- Escolas secundárias da Inglaterra devem oferecer áreas de inclusão, chamadas bases de inclusão, destinadas a crianças neurodiversas e a alunos com necessidades especiais naturalizadas no ensino.
- Essas bases são espaços fora da sala de aula onde estudantes com necessidades adicionais podem receber apoio em algumas disciplinas, alinhadas ao plano de reformulação do atendimento a SEND.
- O governo investe 3,7 bilhões de libras para redesenhar o sistema e criar até 60 mil lugares sob medida em escolas regulares.
- As novas orientações, divulgadas na primavera, sugerem melhorias de inclusão e acessibilidade, incluindo salas de apoio, instalações adaptadas, jardins sensoriais e melhor iluminação, acústica e ventilação.
- Críticos destacam a necessidade de esclarecimentos para as redes de ensino primário e de financiamento para profissionais especializados e capacitação.
Secondary schools in England serão obrigadas a oferecer áreas de inclusão para crianças neurodiversas e alunos com necessidades educacionais especiais. A medida faz parte de reformas previstas pelo governo para o SEND. As bases de inclusão são espaços fora da sala de aula onde os estudantes com necessidades adicionais podem receber apoio em algumas disciplinas.

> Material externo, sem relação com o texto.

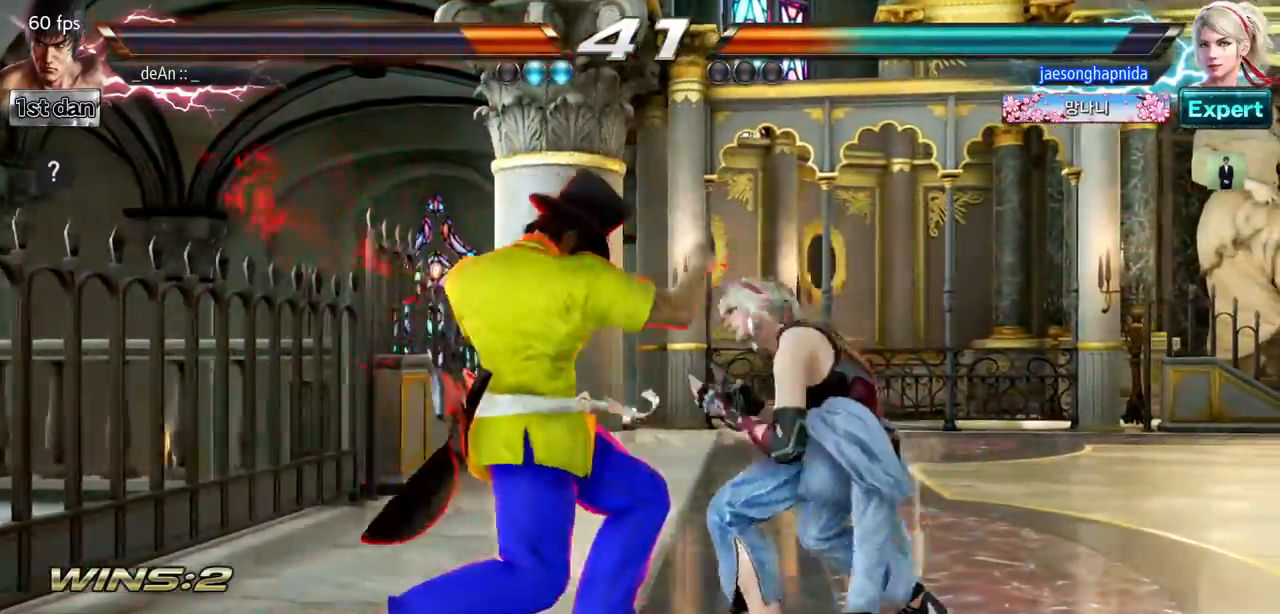
{"buttons": [], "left_stick": "center", "events": [[233, "SQUARE", "down"], [467, "SQUARE", "up"]]}
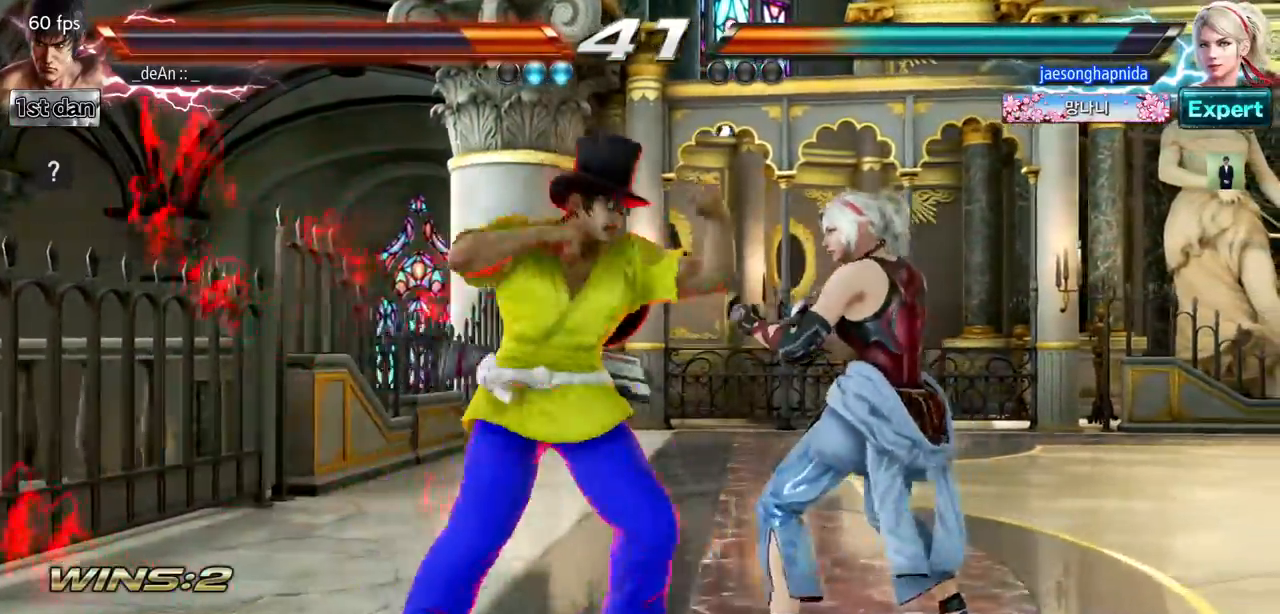
{"buttons": ["CROSS"], "left_stick": "left", "events": [[367, "left_stick", "down-left"], [417, "CROSS", "down"], [467, "left_stick", "left"]]}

Essas bases já existem em algumas escolas e integram um investimento de 3,7 bilhões de libras para redesenhar o sistema. A ideia é criar até 60 mil vagas personalizadas em escolas públicas de ensino médio, com uso de salas vagas ou estruturas próprias, conforme informou um porta-voz do DfE.
A nova orientação publicada na primavera define expectativas de maior inclusão e acessibilidade. Modelos incluem salas de apoio, facilities de mudança acessíveis, espaços de aprendizado ao ar livre, jardins sensoriais e melhoria de iluminação, acústica e ventilação.
A pesquisadora Avnee Morjaria, da IPPR, destacou a importância de as escolas acolherem alunos com SEND, afirmando que as bases de inclusão ajudam a tornar as escolas mais inclusivas. Madeleine Cassidy, da IPSEA, ressaltou o dever legal de ajustes razoáveis sob a Equality Act e a necessidade de investimento firme em prática inclusiva.
Representantes sindicais também comentaram o tema. Paul Whiteman, da NAHT, pediu clareza para as escolas primárias e mais recursos para treinamento. Pepe Di’Iasio, da ASCL, afirmou que as bases de inclusão são apenas parte da equação, exigindo financiamento adicional para especialistas.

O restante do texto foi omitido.